On timeout the manager thread asks for ENTER to continue and uses an threading.Event instance to assure the prompt-thread shuts down before continuing. See further details in the doc-texts of the specific methods:

from threading import Thread, Event
from queue import Queue, Empty
import time


SENTINEL = object()


class PromptManager(Thread):

    def __init__(self, timeout):
        super().__init__()
        self.timeout = timeout
        self._in_queue = Queue()
        self._out_queue = Queue()
        self.prompter = Thread(target=self._prompter, daemon=True)
        self.start_time = None
        self._prompter_exit = Event()  # synchronization for shutdown
        self._echoed = Event()  # synchronization for terminal output

    def run(self):
        """Run in worker-thread. Start prompt-thread, fetch passed
        inputs from in_queue and check for timeout. Forward inputs for
        `_poll` in parent. If timeout occurs, enqueue SENTINEL to
        break the for-loop in `_poll()`.
        """
        self.start_time = time.time()
        self.prompter.start()

        while self.time_left > 0:
            try:
                txt = self._in_queue.get(timeout=self.time_left)
            except Empty:
                self._out_queue.put(SENTINEL)
            else:
                self._out_queue.put(txt)
        print("\nTime is out! Press ENTER to continue.")
        self._prompter_exit.wait()

    @property
    def time_left(self):
        return self.timeout - (time.time() - self.start_time)

    def start(self):
        """Start manager-thread."""
        super().start()
        self._poll()

    def _prompter(self):
        """Prompting target function for execution in prompter-thread."""
        while self.time_left > 0:
            self._in_queue.put(input('>$ '))
            self._echoed.wait()  # prevent intermixed display
            self._echoed.clear()

        self._prompter_exit.set()

    def _poll(self):
        """Get forwarded inputs from the manager-thread executing `run()`
        and process them in the parent-thread.
        """
        for msg in iter(self._out_queue.get, SENTINEL):
            print(f'you typed: {msg}')
            self._echoed.set()
        # finalize
        self._echoed.set()
        self._prompter_exit.wait()
        self.join()


if __name__ == '__main__':

    pm = PromptManager(timeout=5)
    pm.start()

Example Output:

>$ Hello
you typed: Hello
>$ Wor
Time is out! Press ENTER to continue.

Process finished with exit code 0

Note the timeout-message here popped up during the attempt of typing "World".
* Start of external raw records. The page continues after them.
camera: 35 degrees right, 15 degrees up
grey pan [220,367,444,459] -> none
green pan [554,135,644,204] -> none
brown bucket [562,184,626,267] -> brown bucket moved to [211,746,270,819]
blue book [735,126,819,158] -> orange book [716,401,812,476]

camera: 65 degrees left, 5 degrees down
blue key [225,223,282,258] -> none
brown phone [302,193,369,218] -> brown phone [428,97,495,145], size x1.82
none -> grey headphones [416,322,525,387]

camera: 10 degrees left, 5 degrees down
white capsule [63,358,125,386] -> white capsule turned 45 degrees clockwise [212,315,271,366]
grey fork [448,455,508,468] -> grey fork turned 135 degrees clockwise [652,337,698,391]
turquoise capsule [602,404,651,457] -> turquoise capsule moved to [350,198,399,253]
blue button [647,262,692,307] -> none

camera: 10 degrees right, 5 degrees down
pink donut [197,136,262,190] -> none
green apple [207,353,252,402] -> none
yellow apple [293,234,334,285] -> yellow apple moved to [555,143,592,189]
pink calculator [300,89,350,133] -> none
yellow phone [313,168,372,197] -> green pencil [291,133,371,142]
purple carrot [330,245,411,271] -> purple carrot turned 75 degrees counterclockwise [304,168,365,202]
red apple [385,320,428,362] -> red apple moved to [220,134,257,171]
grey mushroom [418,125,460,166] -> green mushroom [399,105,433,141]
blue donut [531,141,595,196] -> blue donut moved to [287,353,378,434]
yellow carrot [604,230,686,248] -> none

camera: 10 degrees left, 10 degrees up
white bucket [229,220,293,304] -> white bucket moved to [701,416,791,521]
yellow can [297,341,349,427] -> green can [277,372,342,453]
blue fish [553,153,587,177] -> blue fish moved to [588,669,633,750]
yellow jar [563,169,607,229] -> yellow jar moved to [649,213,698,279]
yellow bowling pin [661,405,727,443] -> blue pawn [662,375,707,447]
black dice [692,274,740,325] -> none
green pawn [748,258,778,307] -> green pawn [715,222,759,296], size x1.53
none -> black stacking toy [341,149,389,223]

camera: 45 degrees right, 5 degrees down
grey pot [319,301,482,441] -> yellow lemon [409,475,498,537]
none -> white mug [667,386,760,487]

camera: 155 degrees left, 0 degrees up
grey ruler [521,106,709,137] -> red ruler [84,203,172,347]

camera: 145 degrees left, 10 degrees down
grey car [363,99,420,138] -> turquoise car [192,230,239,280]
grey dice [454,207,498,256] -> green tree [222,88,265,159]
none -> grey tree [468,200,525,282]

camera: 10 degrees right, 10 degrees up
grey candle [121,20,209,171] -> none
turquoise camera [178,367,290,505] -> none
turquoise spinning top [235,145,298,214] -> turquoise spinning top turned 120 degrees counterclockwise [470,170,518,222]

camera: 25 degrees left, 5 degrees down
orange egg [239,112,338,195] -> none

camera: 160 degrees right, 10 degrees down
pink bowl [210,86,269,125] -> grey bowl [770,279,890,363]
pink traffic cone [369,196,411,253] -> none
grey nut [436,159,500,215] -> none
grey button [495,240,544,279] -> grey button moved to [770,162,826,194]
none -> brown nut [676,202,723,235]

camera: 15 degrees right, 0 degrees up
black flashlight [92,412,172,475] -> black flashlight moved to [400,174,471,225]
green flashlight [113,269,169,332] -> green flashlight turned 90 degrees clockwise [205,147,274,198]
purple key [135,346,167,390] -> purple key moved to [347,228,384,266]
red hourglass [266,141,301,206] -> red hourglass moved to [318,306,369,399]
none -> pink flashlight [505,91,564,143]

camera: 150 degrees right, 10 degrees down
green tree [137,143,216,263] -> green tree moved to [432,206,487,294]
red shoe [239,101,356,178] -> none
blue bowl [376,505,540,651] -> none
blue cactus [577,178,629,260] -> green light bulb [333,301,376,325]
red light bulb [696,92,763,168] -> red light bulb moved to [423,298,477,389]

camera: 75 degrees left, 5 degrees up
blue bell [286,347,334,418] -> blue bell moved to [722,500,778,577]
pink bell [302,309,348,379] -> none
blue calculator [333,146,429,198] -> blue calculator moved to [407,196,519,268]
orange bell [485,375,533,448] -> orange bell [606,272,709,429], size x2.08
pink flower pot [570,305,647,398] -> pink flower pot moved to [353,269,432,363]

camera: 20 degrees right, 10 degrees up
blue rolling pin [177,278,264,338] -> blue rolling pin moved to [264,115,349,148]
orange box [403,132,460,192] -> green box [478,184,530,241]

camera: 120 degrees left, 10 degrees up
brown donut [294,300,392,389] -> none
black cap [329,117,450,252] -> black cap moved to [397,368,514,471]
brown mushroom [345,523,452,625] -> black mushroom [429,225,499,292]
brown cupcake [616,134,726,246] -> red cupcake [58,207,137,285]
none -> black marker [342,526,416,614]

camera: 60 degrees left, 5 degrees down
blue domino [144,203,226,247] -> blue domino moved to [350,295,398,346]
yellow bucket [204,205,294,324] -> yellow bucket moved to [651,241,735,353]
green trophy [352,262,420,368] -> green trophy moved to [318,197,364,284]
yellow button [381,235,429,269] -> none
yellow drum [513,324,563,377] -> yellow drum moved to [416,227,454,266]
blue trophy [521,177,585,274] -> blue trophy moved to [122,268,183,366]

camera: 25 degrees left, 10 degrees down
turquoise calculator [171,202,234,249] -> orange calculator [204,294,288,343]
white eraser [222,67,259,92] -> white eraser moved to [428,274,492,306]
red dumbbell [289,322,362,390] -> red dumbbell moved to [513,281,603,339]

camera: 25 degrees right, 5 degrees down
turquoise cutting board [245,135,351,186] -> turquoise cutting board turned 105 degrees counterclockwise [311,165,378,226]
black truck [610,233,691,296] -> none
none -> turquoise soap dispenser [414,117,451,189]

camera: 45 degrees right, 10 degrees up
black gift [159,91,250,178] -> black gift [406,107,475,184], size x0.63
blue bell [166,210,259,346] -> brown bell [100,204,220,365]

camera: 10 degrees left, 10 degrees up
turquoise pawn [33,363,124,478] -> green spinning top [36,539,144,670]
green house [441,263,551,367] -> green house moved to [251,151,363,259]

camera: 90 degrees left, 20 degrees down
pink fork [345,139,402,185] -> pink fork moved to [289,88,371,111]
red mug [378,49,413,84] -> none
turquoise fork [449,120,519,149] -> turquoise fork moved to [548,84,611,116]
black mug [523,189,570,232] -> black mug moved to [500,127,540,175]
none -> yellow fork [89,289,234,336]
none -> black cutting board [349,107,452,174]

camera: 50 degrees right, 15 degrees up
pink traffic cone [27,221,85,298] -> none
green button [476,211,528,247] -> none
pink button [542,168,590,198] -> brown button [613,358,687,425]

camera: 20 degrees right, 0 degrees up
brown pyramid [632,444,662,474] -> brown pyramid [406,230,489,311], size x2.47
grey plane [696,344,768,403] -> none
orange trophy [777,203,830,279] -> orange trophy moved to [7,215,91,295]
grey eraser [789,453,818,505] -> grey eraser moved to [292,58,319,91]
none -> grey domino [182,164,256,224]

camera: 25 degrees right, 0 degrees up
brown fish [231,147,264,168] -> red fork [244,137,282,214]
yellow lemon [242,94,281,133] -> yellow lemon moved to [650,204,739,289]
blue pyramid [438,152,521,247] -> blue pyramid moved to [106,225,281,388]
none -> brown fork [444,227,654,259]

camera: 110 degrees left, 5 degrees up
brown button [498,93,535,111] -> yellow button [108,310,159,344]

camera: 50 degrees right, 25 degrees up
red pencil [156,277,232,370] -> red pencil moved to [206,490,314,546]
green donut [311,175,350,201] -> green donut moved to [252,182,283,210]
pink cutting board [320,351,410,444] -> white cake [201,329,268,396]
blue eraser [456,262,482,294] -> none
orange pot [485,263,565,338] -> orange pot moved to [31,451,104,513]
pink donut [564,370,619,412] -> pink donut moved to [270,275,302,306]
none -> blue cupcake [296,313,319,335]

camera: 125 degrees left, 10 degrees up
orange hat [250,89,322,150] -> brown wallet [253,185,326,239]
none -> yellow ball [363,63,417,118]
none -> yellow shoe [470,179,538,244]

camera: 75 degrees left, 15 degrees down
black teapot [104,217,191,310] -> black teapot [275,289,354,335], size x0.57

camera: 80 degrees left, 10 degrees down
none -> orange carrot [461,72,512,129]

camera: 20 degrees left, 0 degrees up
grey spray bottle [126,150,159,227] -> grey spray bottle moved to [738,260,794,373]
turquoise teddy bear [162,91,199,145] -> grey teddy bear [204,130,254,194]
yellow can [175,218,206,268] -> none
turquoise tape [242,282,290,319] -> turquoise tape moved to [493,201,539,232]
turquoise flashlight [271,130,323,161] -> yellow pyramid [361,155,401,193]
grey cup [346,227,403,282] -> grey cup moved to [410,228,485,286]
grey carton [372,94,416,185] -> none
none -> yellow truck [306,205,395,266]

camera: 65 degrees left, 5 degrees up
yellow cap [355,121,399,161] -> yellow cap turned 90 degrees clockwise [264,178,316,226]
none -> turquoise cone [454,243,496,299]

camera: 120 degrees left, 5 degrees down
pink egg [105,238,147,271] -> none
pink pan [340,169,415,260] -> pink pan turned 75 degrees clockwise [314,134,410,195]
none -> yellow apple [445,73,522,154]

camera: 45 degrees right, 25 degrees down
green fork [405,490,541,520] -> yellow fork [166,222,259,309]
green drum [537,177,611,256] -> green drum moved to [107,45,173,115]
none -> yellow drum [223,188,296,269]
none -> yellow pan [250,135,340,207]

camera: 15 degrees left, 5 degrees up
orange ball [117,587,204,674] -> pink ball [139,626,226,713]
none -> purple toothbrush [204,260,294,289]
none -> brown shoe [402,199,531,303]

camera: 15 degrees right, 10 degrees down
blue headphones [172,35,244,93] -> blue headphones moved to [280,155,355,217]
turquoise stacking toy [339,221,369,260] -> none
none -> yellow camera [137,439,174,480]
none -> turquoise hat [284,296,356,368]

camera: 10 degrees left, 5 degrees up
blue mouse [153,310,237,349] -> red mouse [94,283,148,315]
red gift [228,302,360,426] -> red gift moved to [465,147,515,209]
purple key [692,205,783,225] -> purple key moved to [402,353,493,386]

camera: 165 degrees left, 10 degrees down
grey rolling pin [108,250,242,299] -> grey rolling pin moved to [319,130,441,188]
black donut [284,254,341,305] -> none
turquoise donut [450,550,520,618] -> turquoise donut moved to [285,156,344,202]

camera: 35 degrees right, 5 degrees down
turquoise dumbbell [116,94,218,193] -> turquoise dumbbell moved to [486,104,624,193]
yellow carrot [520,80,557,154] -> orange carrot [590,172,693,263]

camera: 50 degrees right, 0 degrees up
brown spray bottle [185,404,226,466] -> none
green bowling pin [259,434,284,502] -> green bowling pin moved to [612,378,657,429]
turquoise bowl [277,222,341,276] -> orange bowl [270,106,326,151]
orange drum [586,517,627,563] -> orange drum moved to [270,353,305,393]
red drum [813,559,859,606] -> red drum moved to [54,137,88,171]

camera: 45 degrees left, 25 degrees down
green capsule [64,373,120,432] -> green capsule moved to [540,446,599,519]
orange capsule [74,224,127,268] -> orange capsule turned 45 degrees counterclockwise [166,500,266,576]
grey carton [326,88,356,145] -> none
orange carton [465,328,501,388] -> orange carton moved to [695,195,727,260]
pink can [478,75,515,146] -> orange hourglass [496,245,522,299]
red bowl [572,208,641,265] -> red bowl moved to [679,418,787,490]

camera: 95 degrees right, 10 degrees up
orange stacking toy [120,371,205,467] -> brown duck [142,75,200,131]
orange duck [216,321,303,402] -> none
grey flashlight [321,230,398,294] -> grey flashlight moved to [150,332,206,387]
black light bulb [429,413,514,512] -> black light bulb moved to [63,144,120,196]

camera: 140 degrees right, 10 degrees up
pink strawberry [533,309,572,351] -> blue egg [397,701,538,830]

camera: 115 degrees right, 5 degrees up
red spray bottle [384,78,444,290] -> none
You can use the poll() method (tested on Linux):

import select,sys

def timed_input(sec):

    po= select.poll()   # creating a poll object
    # register the standard input for polling with the file number 
    po.register(sys.stdin.fileno(), select.POLLIN)  

    while True:
        # start the poll
        events= po.poll(sec*1000)   # timeout: milliseconds
        if not events:
            print("\n Sorry, it's too late...")
            return ""

        for fno,ev in events:     #  check the events and the corresponding fno  
            if fno == sys.stdin.fileno():  # in our case this is the only one
                return(input())


s=timed_input(10)
print("From keyboard:",s)  

The stdin buffers the pressed keys, and the input() function read that buffer at once.